3. It was urged by counsel for plaintiff in error, in their brief in this court, that, even if the act of 1881 is unconstitutional, there could not be a lawful conviction in this case, because, by acts approved in 1879 and 1891, amendatory of the charter of the city of Carrollton, the municipal authorities were given power to regulate the sale of liquors and to grant or refuse licenses therefor, and that consequently the accused should have been indicted under those acts, and not under the act of 1875. Nowhere in the record, however, does it appear that any such point was raised in the trial below. It was, so far as we are informed, made for the first time here, and apparently did not occur even to the counsel for the plaintiff in error until shortly before the hearing in this court, for their argument on this point is written with pen and ink upon the cover of a typewritten brief. Following the well-established practice, we must confine our decision to the questions which are properly shown to have been made in and passed upon by the trial court.

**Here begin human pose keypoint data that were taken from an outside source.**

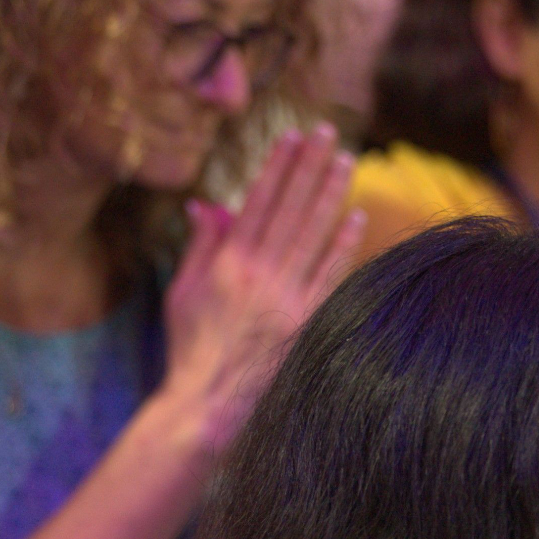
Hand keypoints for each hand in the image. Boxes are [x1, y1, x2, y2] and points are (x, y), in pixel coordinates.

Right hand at [160, 124, 364, 454]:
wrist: (207, 407)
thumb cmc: (191, 352)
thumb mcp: (182, 294)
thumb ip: (199, 247)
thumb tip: (205, 204)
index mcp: (227, 264)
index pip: (257, 201)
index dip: (276, 166)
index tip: (291, 135)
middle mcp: (258, 275)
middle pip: (290, 208)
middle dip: (308, 165)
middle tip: (327, 132)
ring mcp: (286, 299)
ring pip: (313, 234)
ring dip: (331, 193)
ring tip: (346, 160)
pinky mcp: (307, 324)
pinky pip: (330, 276)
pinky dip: (343, 245)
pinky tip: (356, 217)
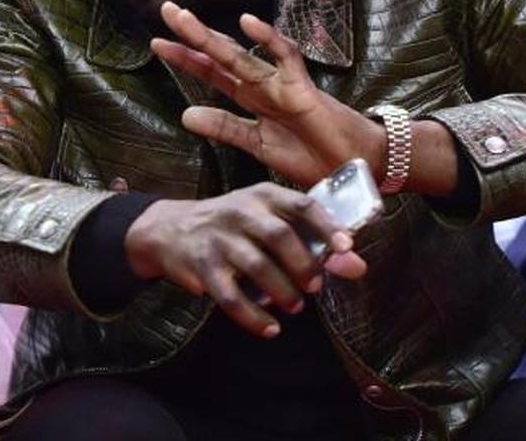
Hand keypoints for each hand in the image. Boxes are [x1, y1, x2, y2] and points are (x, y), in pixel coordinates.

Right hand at [125, 183, 367, 338]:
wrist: (169, 229)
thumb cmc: (231, 225)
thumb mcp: (266, 220)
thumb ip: (311, 240)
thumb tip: (356, 265)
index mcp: (262, 196)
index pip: (300, 204)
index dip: (326, 226)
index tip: (345, 248)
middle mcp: (240, 211)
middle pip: (278, 235)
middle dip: (302, 264)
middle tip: (315, 287)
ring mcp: (218, 238)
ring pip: (256, 266)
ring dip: (281, 291)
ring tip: (295, 307)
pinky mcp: (201, 265)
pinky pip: (230, 295)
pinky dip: (252, 316)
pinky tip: (269, 328)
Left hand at [150, 2, 386, 187]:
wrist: (355, 167)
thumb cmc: (313, 156)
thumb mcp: (258, 146)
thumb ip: (225, 129)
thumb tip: (185, 115)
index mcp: (251, 100)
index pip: (213, 74)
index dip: (186, 59)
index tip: (158, 43)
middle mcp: (263, 87)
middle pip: (221, 57)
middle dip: (192, 36)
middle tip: (165, 12)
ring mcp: (282, 85)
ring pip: (241, 56)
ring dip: (211, 38)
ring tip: (184, 18)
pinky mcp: (304, 89)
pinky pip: (287, 59)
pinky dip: (269, 40)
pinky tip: (248, 23)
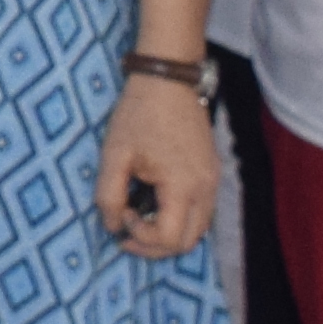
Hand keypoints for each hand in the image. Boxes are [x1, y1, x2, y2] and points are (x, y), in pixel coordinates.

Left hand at [99, 77, 219, 256]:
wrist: (168, 78)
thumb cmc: (139, 113)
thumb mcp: (114, 154)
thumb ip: (109, 195)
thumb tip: (112, 226)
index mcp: (183, 186)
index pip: (169, 239)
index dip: (141, 237)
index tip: (122, 212)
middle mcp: (206, 188)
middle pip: (188, 242)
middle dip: (156, 245)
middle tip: (128, 230)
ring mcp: (213, 180)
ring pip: (198, 228)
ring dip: (169, 233)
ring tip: (141, 217)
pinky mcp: (212, 171)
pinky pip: (201, 210)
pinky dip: (180, 217)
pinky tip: (156, 202)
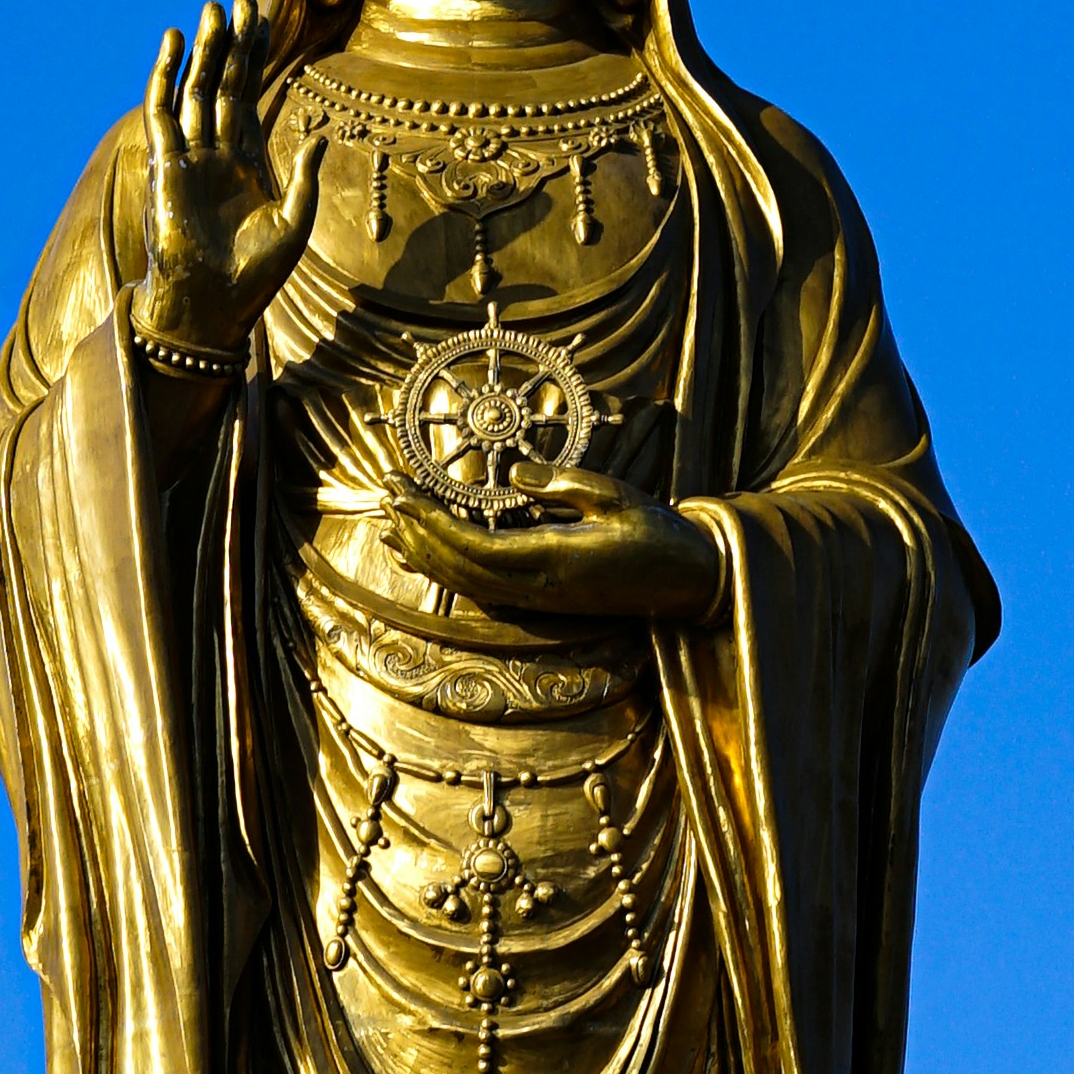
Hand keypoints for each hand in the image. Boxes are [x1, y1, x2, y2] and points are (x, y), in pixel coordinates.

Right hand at [136, 0, 322, 362]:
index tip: (261, 19)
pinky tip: (172, 43)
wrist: (214, 307)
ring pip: (194, 90)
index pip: (249, 96)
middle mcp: (216, 153)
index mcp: (246, 163)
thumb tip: (317, 135)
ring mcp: (189, 157)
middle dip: (232, 43)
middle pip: (223, 84)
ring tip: (211, 9)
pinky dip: (164, 76)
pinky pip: (162, 112)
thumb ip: (304, 178)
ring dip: (203, 50)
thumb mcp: (294, 222)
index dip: (255, 59)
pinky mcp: (166, 165)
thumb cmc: (255, 276)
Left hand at [388, 471, 723, 623]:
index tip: (405, 492)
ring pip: (465, 584)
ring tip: (392, 522)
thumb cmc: (656, 533)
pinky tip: (425, 557)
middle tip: (387, 494)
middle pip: (459, 568)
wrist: (686, 581)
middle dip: (416, 532)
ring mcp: (538, 600)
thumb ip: (564, 484)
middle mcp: (538, 588)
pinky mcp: (541, 602)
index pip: (475, 546)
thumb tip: (515, 472)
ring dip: (424, 553)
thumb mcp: (615, 497)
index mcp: (555, 560)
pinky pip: (481, 590)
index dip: (433, 522)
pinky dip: (446, 571)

4. There is not sufficient merit in the remaining grounds of the motion for a new trial to warrant extended discussion of them here. In view of what is laid down above, the request to charge embodied in the motion was properly refused; it does not appear that the court abused its discretion in refusing to grant a continuance; the alleged improper remarks of the solicitor were not taken advantage of by a motion for a mistrial; the evidence, while conflicting, was sufficient to warrant the verdict of guilty, and the court did not err in refusing to grant a new trial.

Judgment affirmed.

All concurring, except Little, J., absent, and





Dissenting Opinion

Lewis, J.,

dissenting, for the reasons expressed in the dissenting opinion delivered in the case of O’Brien v. State, 109 Ga. 58.